Ah bon ! Je devrais dire « Sœur Antoinette » ? Je suis confuse, moi qui, d’emblée, dès notre première rencontre, ai tutoyé cette femme qui arbore une tenue à la mode de chez nous. Seul signe distinctif, un pendentif africain en forme de cœur. C’est sa « croix » à elle. Celle qu’elle a portée fièrement au Tchad et au Cameroun où elle a exercé sa mission pendant plus de douze ans. « Nous étions les premières femmes blanches. On a pris des habitudes de relations humaines qui ne sont pas nos habitudes à nous. Et je reste comme je suis. »
Ne changez rien Antoinette. A 84 ans, vous êtes magnifique. Si fraîche encore de corps et d’esprit. Est-ce ce que l’on appelle la grâce ? Si, comme on le dit, la première des grâces, c’est la qualité de la relation à l’autre, la réponse est « oui ».
Antoinette accompagne l’exclusion
De retour en France, dans les années 80, la religieuse poursuit son combat contre l’exclusion, en apportant « une présence au monde de la rue ». Au cœur de Paris, elle est aux côtés des nouveaux pauvres, des premiers sans papier « qui se terrent dans les caves ». Elle mesure l’immense détresse de tous ces laissés-pour-compte et découvre les ravages du sida. Avec deux prêtres, elle crée « Aux captifs, la libération », association humanitaire au service des personnes de la rue.

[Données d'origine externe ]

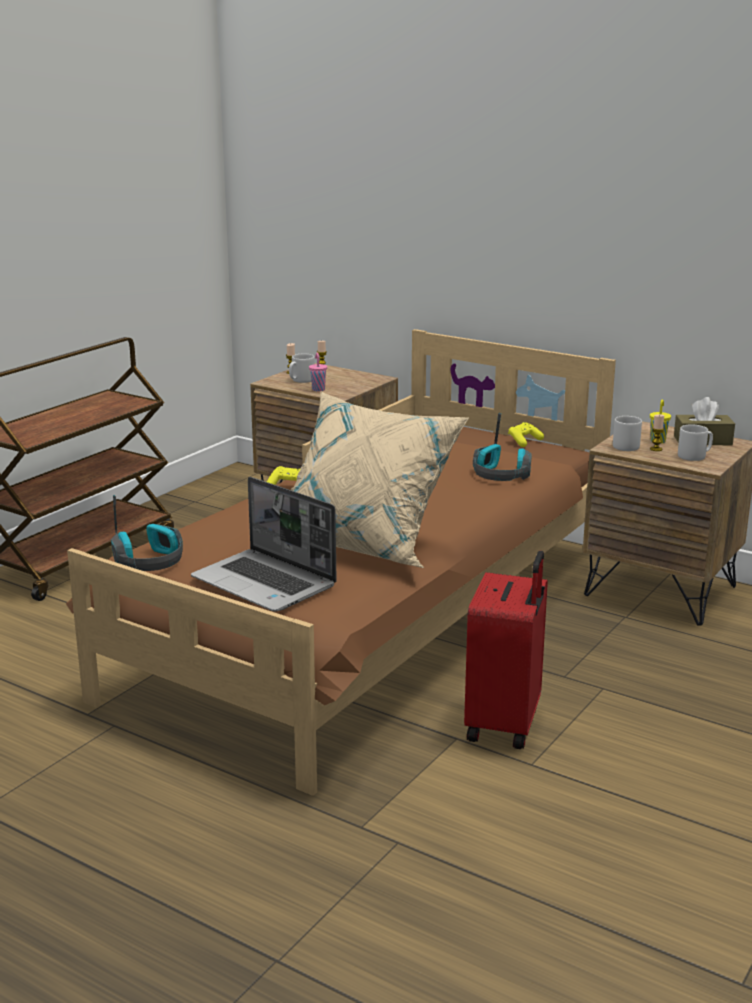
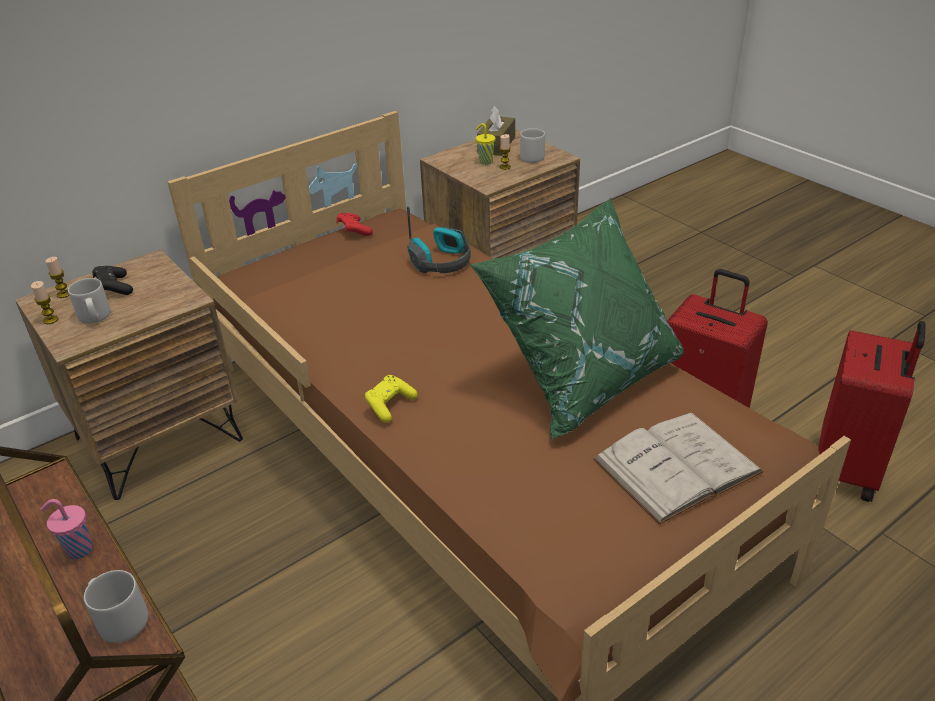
camera: 70 degrees left, 15 degrees up
headphones [111,495,183,571] -> none
laptop [191,477,337,612] -> white book [593,413,763,525]
beige pillow [291,392,469,568] -> green pillow [470,198,684,439]
pink cup [309,353,327,391] -> pink cup moved to [40,499,93,559]
yellow game controller [508,422,544,447] -> red game controller [336,213,373,236]
grey mug [613,416,642,451] -> grey mug moved to [84,570,148,643]
none -> black game controller [92,266,133,295]
none -> red suitcase [818,321,926,502]

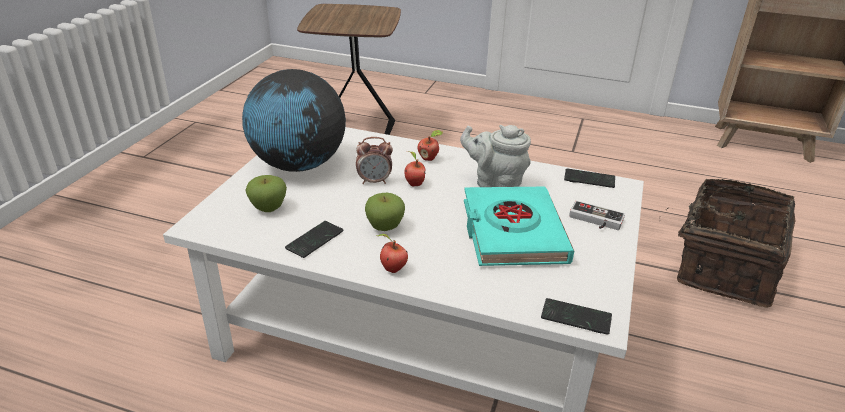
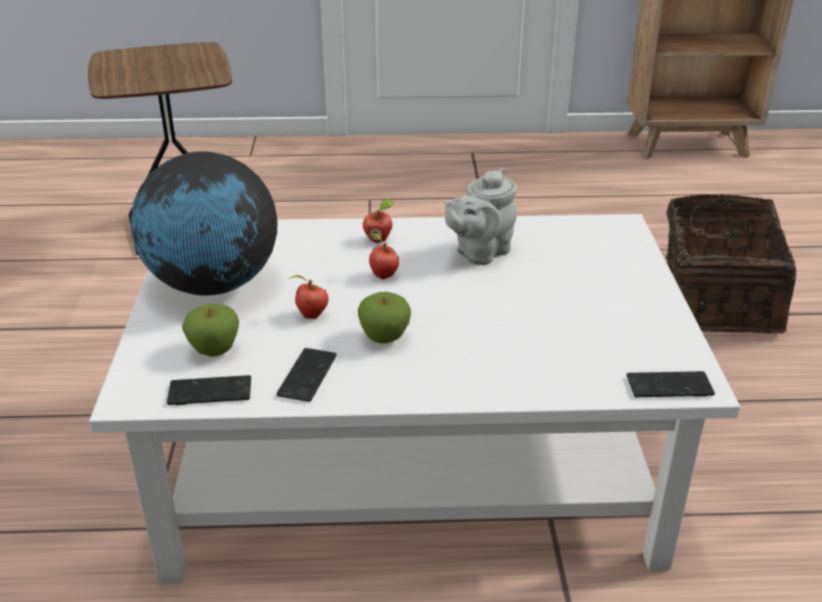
camera: 20 degrees left, 0 degrees up
alarm clock [356,137,393,184] -> none
apple [377,234,408,273] -> apple moved to [289,275,328,319]
grey teapot [460,125,531,187] -> grey teapot turned 45 degrees counterclockwise [445,168,517,265]
turquoise book [464,187,574,266] -> none
phone [564,169,615,188] -> phone moved to [167,375,251,405]
game controller [569,200,625,230] -> none

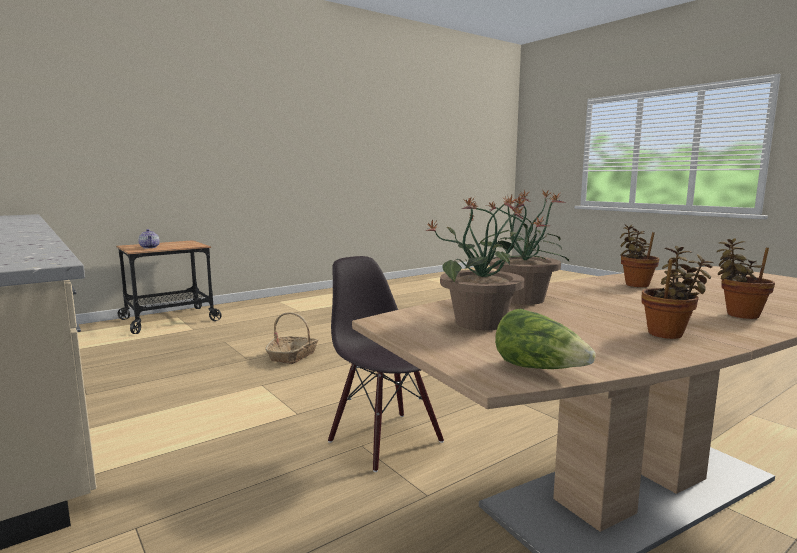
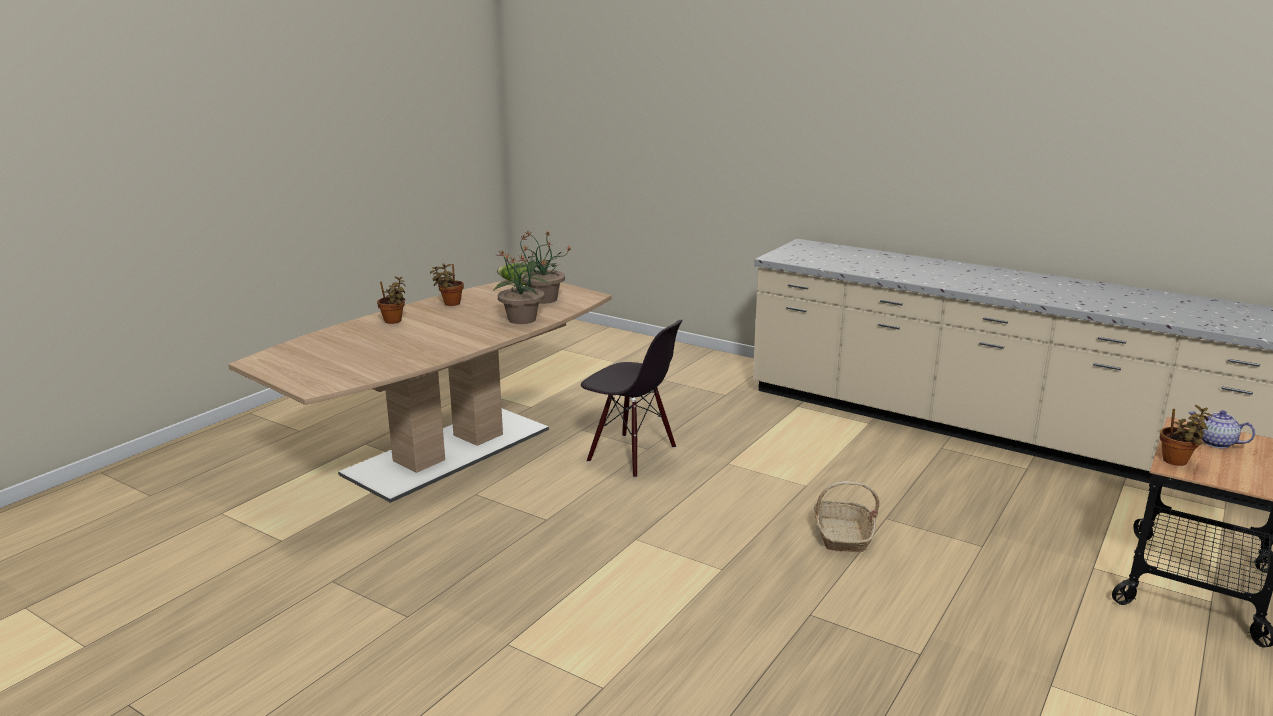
camera: 160 degrees right, 10 degrees up
potted plant [620,224,659,287] -> potted plant moved to [1160,405,1212,466]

Revenue à Rennes, sur les traces de son enfance, en 2000, Antoinette met cet amour des autres au service du mal-logement, à travers l’association Habitat et Humanisme. « On est restés longtemps une toute petite équipe. Cela ne se développait pas beaucoup. » La ville de Rennes était sceptique : « Qu’est-ce que vous faites de plus que les HLM ?» L’association locale a réellement pris son envol avec la création de la pension de famille, inaugurée en 2012. Un projet « d’habitat partagé » avec une dimension sociale, culturelle et générationnelle.

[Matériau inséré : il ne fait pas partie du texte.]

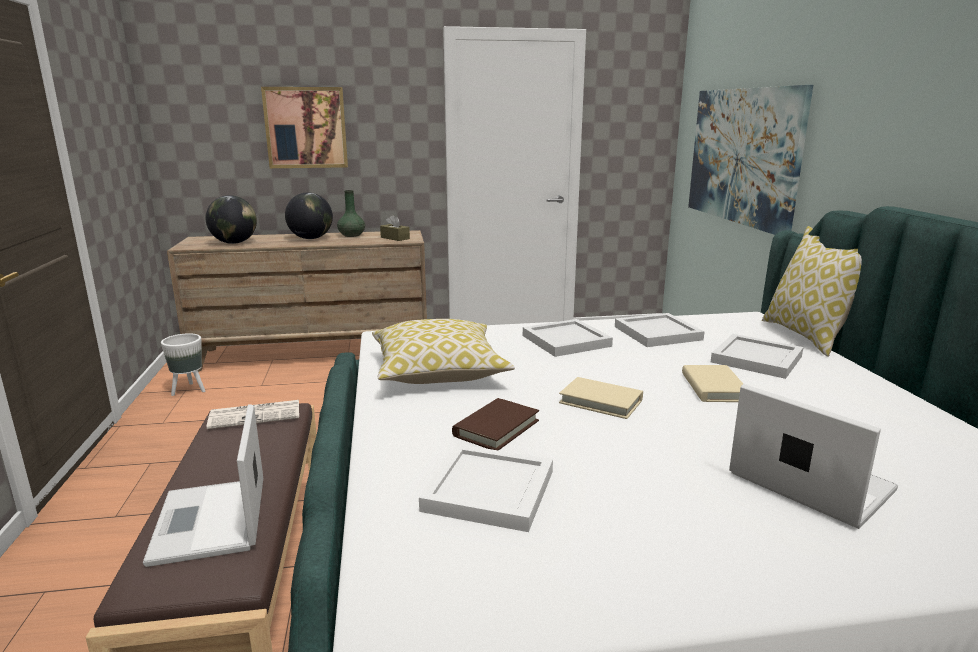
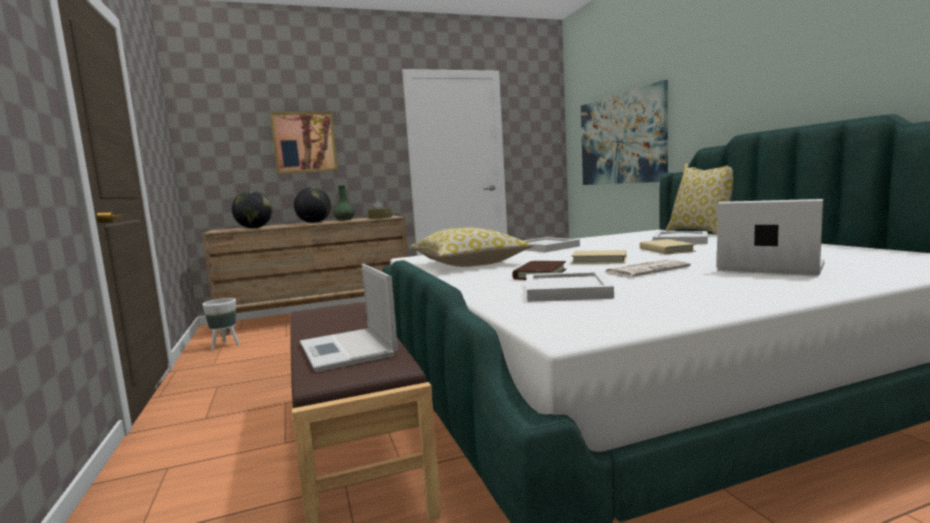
camera: 10 degrees left, 10 degrees down
newspaper [207,400,299,429] -> newspaper moved to [604,259,691,277]
white tray [615,313,705,347] -> none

La pension accueille des personnes qui viennent de la rue, sortent de prison après des peines assez longues. D’autres sont en difficultés psychologiques. Un projet social, dans l’esprit de la mixité prônée par Simone de Beauvoir, qui a été subventionné.
Il justifiait une reconnaissance. Et une structuration du mouvement. « Au début, on gérait 4 logements dans le diffus. Aujourd’hui on est passé à 25, sans compter la pension de famille. »
C’est Pascal, accueilli dans le cadre d’un mécénat avec Orange, qui s’y est collé. Définissant entre autres différents pôles : la GLA (gestion locative adaptée) chargée de l’attribution et de la gestion des logements, l’accompagnement qui concrétise la relation avec les familles et assure la continuité.
« Certains arrivent à Rennes en urgence de logement, d’autres maitrisent moins bien notre langue. » Accompagner c’est avant tout créer un lien de confiance avec la personne ou la famille afin qu’elle se sente suffisamment libre pour solliciter le référent. Lequel est garant du bon usage du logement (rapport de voisinage, environnement, entretien…) et du règlement du loyer. « Une plaque chauffante déficiente, une vitre brisée, un dégât des eaux . C’est nous qui faisons le lien avec le pôle bricolage. »
A l’entendre, Antoinette « ne fait rien ». Quoique, « je suis dans la relation avec la personne ». Antoinette, c’est la main tendue. « Si je n’ai pas de nouvelles, j’appelle pour m’assurer que tout va bien. » Les petites visites de courtoisie ne sont pas toujours comprises.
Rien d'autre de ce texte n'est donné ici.